Excerpt provided

"""

I have two points $\mathbf{x_1}$ and $\mathbf{x_2}$, where $\mathbf{x_i}=\{x^i_1, x^i_2, \ldots, x^i_n\}$. I need to find a normal hyperplane $P$ that goes through the midpoint of $\mathbf{x_1}$ and $\mathbf{x_2}$, and I need to do it numerically.
My take —
Find the direction vector from $\mathbf{x_1}$ to $\mathbf{x_2}$: $$\mathbf{V} = \mathbf{x_2} – \mathbf{x_1}$$
Find the unit vector: $$\vec{v} = \frac{\mathbf{V}}{||\mathbf{v}||}$$
Find the mid-point: $$\mathbf{x_{mid}} = \left[\frac{x^1_1 + x^1_2}{2},\frac{x^2_1 + x^2_2}{2}, \ldots, \frac{x^n_1 + x^n_2}{2}\right]$$
Now suppose the plane $P$ goes through some arbitrary $\mathbf x$, therefore —
$${\vec v} \cdot (\mathbf{x} – \mathbf{x_{mid}}) = 0 \quad\Rightarrow\quad \vec{v} \cdot \mathbf{x} = \vec{v} \cdot \mathbf{x_{mid}}$$
or —
\begin{align}
\Rightarrow [v_1, v_2, \ldots, v_n][x_1, x_2, \ldots, x_n]^T = [v_1, v_2, \ldots, v_3]\left[\frac{x^1_1 + x^1_2}{2},\frac{x^2_1 + x^2_2}{2}, \ldots, \frac{x^n_1 + x^n_2}{2}\right]^T\\
\Rightarrow [x_1, x_2, \ldots, x_n]^T = [v_1, v_2, \ldots, v_3]\left[\frac{x^1_1 + x^1_2}{2},\frac{x^2_1 + x^2_2}{2}, \ldots, \frac{x^n_1 + x^n_2}{2}\right]^T [v_1, v_2, \ldots, v_n]^{-1}\\
\Rightarrow[x_1, x_2, \ldots, x_n]^T = \left[\frac{x^1_1 + x^1_2}{2},\frac{x^2_1 + x^2_2}{2}, \ldots, \frac{x^n_1 + x^n_2}{2}\right]^T \Leftarrow ??

"""

Records
"""

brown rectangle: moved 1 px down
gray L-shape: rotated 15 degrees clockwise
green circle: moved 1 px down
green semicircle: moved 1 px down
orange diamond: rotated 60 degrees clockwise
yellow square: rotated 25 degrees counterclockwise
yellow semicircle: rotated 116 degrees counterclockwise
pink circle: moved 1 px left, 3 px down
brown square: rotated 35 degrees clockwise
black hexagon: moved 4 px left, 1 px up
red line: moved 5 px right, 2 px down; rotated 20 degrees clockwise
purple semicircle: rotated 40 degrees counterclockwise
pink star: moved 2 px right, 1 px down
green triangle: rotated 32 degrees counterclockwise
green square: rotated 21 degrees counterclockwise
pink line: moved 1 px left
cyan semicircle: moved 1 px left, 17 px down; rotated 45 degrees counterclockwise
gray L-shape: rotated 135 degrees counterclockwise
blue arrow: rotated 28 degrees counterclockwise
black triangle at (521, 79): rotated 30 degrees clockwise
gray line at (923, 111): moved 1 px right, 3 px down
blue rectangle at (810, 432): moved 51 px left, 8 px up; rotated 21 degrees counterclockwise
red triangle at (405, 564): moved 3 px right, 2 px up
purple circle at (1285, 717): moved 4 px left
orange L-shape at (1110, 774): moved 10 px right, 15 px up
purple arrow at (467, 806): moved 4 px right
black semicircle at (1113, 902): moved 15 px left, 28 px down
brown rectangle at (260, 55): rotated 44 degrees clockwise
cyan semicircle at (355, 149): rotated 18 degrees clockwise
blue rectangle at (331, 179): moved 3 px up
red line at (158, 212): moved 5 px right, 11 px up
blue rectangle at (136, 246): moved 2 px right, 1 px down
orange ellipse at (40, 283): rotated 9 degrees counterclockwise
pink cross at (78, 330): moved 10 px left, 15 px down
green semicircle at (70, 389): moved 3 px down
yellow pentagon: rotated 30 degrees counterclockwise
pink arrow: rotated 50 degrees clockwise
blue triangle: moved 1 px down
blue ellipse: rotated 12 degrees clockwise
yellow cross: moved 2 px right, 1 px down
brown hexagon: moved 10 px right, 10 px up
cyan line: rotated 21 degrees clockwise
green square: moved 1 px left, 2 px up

"""

Requirement
In the post about the hyperplane through a midpoint, rewrite the passage from "I have two points" up to and including "do it numerically.", changing "numerically" to "analytically".

The response
I have two points $\mathbf{x_1}$ and $\mathbf{x_2}$, where $\mathbf{x_i}=\{x^i_1, x^i_2, \ldots, x^i_n\}$. I need to find a normal hyperplane $P$ that goes through the midpoint of $\mathbf{x_1}$ and $\mathbf{x_2}$, and I need to do it analytically.